If you were running a business, you wouldn’t run it this way. Now, you can’t run it like a business because it’s the National Health Service, but you can run it a lot better than we’re running it now. Every time they create a new organisation they don’t abolish the ones they’re replacing. They created a new regional structure but kept the existing area borders. I reckon now there are 54 separate boards involved in running health and social care in Scotland, excluding the councils themselves. A small country of 5.5 million people doesn’t need 54 health and social care boards quite frankly. Every one of them has a chief executive and chief finance officer, and a lot of the finance is actually them invoicing each other. So if you live in Ayrshire but you’ve an operation in Glasgow, one hospital’s finance department invoices the other’s [finance department].
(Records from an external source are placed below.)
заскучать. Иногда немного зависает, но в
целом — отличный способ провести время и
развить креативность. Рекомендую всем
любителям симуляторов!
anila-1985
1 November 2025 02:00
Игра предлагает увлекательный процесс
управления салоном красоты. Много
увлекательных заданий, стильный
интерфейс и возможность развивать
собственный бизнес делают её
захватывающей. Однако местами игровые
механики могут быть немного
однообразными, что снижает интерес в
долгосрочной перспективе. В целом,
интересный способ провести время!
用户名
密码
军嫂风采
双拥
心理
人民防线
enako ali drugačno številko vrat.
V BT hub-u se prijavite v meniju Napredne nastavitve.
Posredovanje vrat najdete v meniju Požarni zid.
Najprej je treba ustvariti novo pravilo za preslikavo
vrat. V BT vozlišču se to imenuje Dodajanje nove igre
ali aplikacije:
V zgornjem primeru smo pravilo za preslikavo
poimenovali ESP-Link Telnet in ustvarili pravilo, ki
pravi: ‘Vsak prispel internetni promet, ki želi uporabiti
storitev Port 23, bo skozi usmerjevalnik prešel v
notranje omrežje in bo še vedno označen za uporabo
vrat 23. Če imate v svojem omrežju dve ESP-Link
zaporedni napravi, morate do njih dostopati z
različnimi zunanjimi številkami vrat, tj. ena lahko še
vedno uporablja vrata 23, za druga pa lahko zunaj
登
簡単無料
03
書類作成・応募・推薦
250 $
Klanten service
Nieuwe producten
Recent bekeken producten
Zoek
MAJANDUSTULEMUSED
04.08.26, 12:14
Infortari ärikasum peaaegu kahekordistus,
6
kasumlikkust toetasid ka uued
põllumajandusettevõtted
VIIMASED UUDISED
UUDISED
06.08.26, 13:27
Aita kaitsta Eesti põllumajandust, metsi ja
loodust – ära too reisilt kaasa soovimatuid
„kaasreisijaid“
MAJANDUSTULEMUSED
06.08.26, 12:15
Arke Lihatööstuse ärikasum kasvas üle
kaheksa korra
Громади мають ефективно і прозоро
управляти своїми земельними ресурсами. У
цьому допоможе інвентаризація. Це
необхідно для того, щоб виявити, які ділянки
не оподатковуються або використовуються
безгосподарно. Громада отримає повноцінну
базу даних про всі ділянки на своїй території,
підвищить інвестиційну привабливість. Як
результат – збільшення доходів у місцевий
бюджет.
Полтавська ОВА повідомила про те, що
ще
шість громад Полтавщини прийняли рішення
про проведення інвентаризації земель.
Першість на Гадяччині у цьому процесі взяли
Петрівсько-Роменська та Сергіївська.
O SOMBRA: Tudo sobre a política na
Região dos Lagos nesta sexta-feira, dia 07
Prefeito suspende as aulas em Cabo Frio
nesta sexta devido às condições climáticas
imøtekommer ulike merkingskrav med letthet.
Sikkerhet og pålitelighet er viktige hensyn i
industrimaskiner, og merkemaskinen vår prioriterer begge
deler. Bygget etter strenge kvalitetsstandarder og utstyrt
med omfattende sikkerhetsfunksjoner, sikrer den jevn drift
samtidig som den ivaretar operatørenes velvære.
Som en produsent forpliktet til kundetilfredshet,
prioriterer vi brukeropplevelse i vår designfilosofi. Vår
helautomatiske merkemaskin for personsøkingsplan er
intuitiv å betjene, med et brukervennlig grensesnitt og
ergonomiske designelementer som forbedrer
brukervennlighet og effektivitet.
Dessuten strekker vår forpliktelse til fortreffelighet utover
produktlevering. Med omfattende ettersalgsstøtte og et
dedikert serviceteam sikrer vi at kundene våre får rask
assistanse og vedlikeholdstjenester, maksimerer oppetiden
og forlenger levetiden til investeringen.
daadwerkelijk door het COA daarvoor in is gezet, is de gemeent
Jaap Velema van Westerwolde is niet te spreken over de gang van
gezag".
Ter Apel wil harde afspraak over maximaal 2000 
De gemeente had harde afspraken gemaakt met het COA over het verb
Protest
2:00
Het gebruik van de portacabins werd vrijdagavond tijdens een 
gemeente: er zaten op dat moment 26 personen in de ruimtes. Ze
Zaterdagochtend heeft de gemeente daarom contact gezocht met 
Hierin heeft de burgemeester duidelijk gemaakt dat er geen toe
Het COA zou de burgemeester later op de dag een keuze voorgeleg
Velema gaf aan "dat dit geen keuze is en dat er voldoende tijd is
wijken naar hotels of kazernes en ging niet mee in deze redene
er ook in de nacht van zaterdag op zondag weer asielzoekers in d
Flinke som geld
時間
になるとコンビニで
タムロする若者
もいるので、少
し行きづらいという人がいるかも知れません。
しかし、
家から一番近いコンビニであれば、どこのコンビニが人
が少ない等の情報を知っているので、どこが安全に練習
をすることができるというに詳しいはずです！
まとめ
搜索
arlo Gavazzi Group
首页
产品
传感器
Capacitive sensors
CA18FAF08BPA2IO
The other day, one of my constituents told me he had been on the waiting list for a gastric band to reduce his weight. He never heard anything about it, so he phoned up and they said: “Oh, you’re no longer on the list.” Apparently, they decided to take him off the list, didn’t send him a letter, and the GP said they never got the letter. So my question is: why the hell in 2018 are you sending letters? Surely you’d just email? The consultant’s secretary just emails the GP, copies in the patient and says: “I’m taking you off the list for the following reasons, if you want to come in for a chat about it, phone us and we’ll make an appointment.” Instead of that, they’re writing a letter, putting it in an envelope and posting it. It’s absurd!

"Apparently, they decided to take him off the list, didn’t send him a letter, and the GP said they never got the letter. So my question is: why the hell in 2018 are you sending letters? Surely you’d just email?"

Same with the appointments system, it should be like a hotel. Your GP should be able to go into the system as you’re sitting there. If the GP says you’re going to have to see a consultant, he should be able, there and then, to go in and look at the slots available and say: “Right, I’ve just booked you in.” That’s how it should be operating in this day and age. Instead of that, the GP has to write a letter to the consultant. It’s a nonsense! Anyway, I could go on all day about it. There was nobody driving that stuff, because it’s like a big machine with so many bits and pieces.

If your dentist says you require treatment in excess of about £350, there’s a whole team of people who have to approve that in St Andrew’s House. Well, £350 is not a lot of money these days, so if it needs special approval, why is somebody locally not approving that? If you give people a budget to manage, let them manage it. For some of these more expensive treatments, fine, but if that’s within their budget, they manage that. You don’t need a team.

“We need a revolution in government, in how it's organised and how it delivers services at every level”

I think we need a revolution in government, in how it’s organised and how it delivers services at every level, from the very top to the very bottom, and back up again.